I doubt that such a change would influence your timer problem, but feel
free to #if 0 out the set_rtc_mmss routine, and the cruft that calls
it from the timer interrupt - i.e. if (time_status & STA_UNSYNC)
in arch/i386/kernel/time.c - you can then make the *policy* decision
in userspace as to whether you want to sync the rtc with the kernel time.

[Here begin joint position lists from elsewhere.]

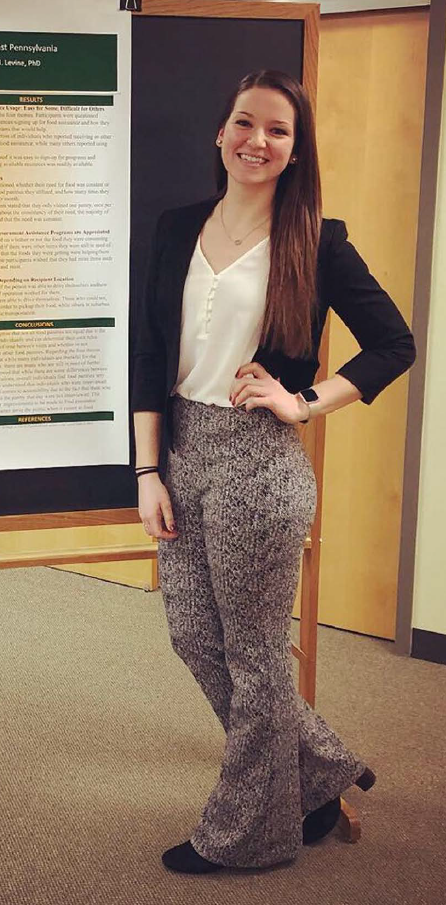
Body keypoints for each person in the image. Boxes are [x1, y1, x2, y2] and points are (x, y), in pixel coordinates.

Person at [130, 70, 416, 876]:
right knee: (194, 635)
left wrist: (304, 401)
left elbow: (393, 342)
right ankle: (316, 773)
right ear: (220, 134)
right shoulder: (176, 226)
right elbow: (150, 356)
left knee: (254, 654)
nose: (258, 140)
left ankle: (246, 834)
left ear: (296, 150)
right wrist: (149, 468)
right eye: (245, 123)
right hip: (182, 449)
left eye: (278, 131)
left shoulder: (316, 240)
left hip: (258, 463)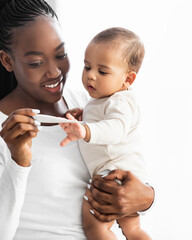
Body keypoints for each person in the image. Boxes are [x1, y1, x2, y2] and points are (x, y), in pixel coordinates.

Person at [0, 0, 155, 239]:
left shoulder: (89, 103)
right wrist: (18, 162)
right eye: (36, 63)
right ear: (7, 61)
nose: (54, 72)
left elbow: (124, 165)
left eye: (60, 54)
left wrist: (147, 198)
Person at [59, 27, 151, 239]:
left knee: (96, 227)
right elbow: (103, 116)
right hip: (125, 174)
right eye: (87, 66)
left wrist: (85, 129)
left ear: (128, 80)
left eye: (102, 71)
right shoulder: (105, 100)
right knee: (133, 229)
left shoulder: (122, 101)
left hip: (114, 175)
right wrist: (84, 114)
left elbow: (115, 129)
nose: (90, 75)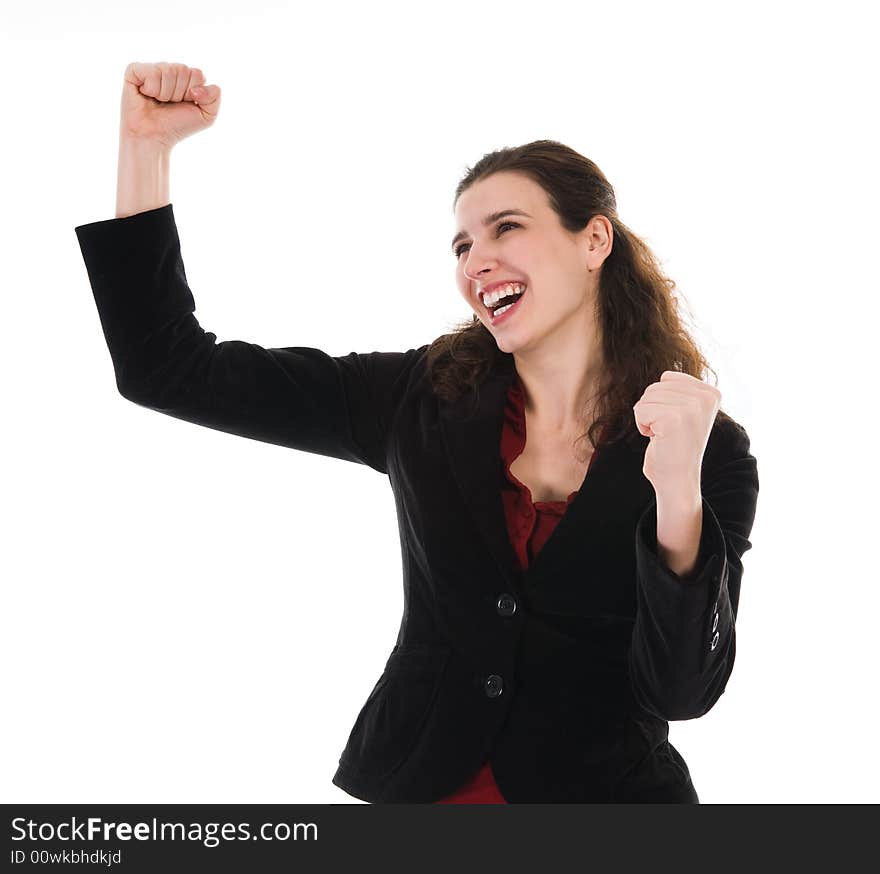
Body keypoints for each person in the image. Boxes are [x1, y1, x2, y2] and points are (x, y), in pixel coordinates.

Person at [75, 62, 759, 804]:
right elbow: (167, 368)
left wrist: (677, 499)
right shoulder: (422, 398)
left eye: (507, 228)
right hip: (422, 788)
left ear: (594, 240)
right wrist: (144, 151)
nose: (477, 260)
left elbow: (683, 690)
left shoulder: (708, 448)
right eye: (462, 246)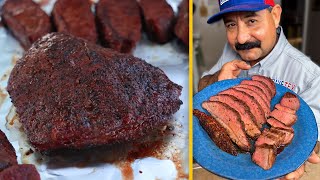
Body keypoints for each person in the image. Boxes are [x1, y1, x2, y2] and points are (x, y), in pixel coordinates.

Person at [198, 0, 320, 179]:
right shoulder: (231, 51)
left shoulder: (309, 75)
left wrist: (298, 157)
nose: (240, 38)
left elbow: (314, 137)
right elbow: (202, 89)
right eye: (231, 24)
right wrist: (216, 79)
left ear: (275, 16)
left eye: (251, 21)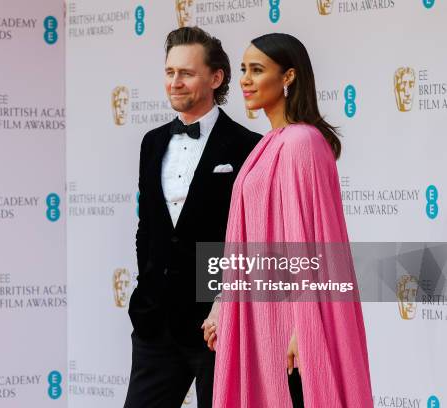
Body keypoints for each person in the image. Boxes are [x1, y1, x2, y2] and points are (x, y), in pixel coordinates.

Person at [206, 33, 373, 407]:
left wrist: (306, 327)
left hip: (292, 322)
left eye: (258, 70)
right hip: (261, 317)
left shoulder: (302, 142)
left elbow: (317, 243)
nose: (245, 80)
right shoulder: (267, 144)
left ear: (288, 77)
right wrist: (222, 301)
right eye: (244, 69)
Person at [125, 26, 261, 408]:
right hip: (155, 322)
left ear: (216, 78)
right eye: (170, 72)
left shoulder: (249, 146)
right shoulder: (151, 142)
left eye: (186, 73)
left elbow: (251, 235)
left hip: (217, 324)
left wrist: (225, 301)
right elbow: (148, 227)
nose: (175, 82)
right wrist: (145, 290)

[At a minimum, I guarantee the annoying set_rtc_mmss messages go away :) ]

Paul.

Simon Kirby wrote:
>
> Hrm...Just had this happen on my dual celeron desktop, exactly the same
> problem. Kernel 2.5.7. Everything I typed in an rxvt was one character
> lagged. :)
>
> Simon-
>
> On Mon, Jan 14, 2002 at 10:02:15AM -0800, Simon Kirby wrote:
>
> > Just had a server's clock stop at 9:02:30am. Very interesting
> > results:
> >
> > [sroot@pro:/]# cat /proc/interrupts
> > CPU0 CPU1
> > 0: 172839353 172896882 IO-APIC-edge timer
...
> > [sroot@pro:/]# cat /proc/interrupts
> > CPU0 CPU1
> > 0: 172839353 172896882 IO-APIC-edge timer
> >
> > Alan says this is due to locking problems with the timer I/O code.
> >
> > On the console were a lot of "set_rtc_mmss: can't update from 79 to 32"
> > type messages that have always happened on SMP kernels with ntpd.
> >
> > Has anybody created any patches for this?